First: The truth is that we are embodied beings with a sociality, historicity and materiality. Misery, suffering, subjugation, exploitation is real and material. It defines human subjectivity and social relations. What would the road to freedom look like in the face of violence, oppression, patriarchy and disenfranchisement? Where does the push back to everyday practices come from, if not from a realisation of the causal nexus between the experience of victimhood and the source of it? How does the realisation of the fragmentary nature of an individual’s experience (from alternative registers) help a non-individuated self to negotiate her victimhood?
I agree with Kapur when she says that the capacious categories of sexual misconduct, of native oppressors, drive for incarceration, all need semantic, political and feminist correction. I agree with her when she says, women’s human rights advocacy has come to operate as a tool for disciplining and intensifying the surveillance of women’s sexual conduct and strengthening the security apparatus of the state. I also agree that “governance feminism” approach converges with the contemporary script of neoliberal governmentality and the increasing ‘economisation’ of political life.
But for me the pedantic question is this: how does Mahayana Buddhism’s negation of causality, Advaita’s search for the illusory in one’s own experience, lending metaphysical equivalence to all forms of subjectivity become more than a source of personal redemption? How do they become more than pathways to metaphysical salvation? How do they become alternative registers for the project of social justice?
Second: It is true that rights may not serve as a tool or telos for justice. Yet, one can make a case that each cluster of rights be evaluated on its own terms for each of them is internally complex with a broad and variable set of criteria. For example, farmers’ rights in India have been totally ineffective in bringing succour to distressed farmers, as unabated farmer’s suicides testify. But forest rights, in another instance, contaminate the practice of liberal jurisprudence with idioms and ethos that are local, indigenous and collective. Particular rights regimes have their own internal dispensations, assumptions, and expressions, and need to be interrogated in terms of their own particular discursive and jurisdictional settings.
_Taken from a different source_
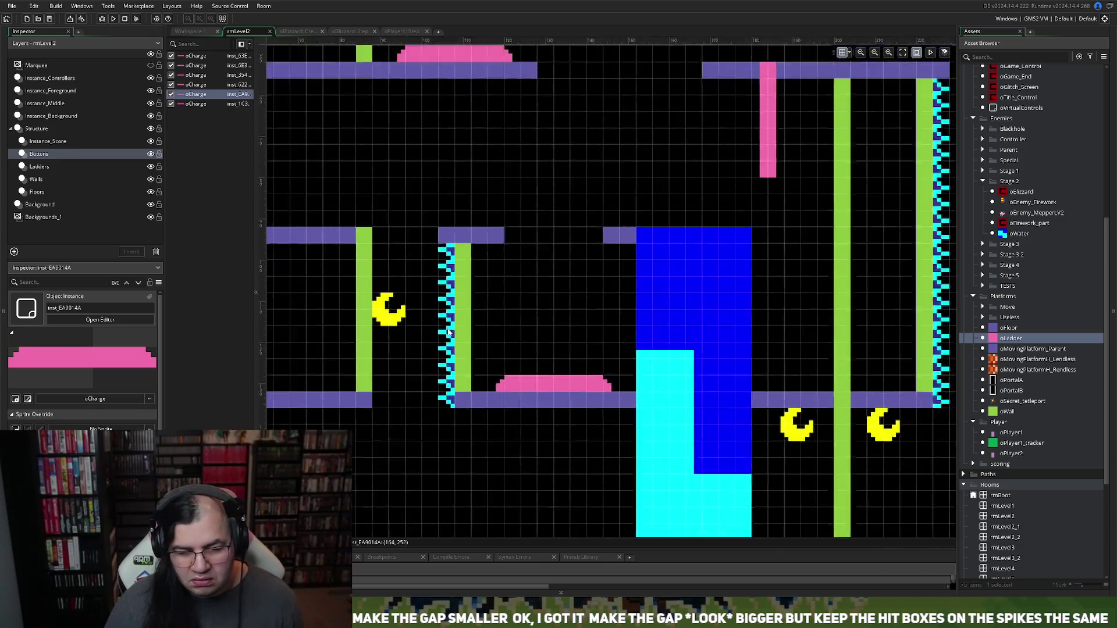
scroll(448, 332, down, 4)
click(415, 262)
Rights ambition should be made a malleable one. It should be malleable enough to admit other ways of being, different kinds of personhoods and peoplehoods. Kapur’s project both adheres and departs from this proposition. Adheres because she too is proposing that cognisance of alternative registers will only help enrich the prospects of human rights. And departs because she loads the HR project with an ambition that is much larger—as a vector for emancipation. Kapur’s scepticism and her critique of the HR project stems from reading human rights as a project for freedom. Rights ambition is an easy stance to adopt but a difficult one to practice, and even minimalist ambitions can be misplaced. The burden of ‘freedom’ is a burden so extensive, so thick with idealisation, so replete with symbolic resonance that human rights will always fail to match up.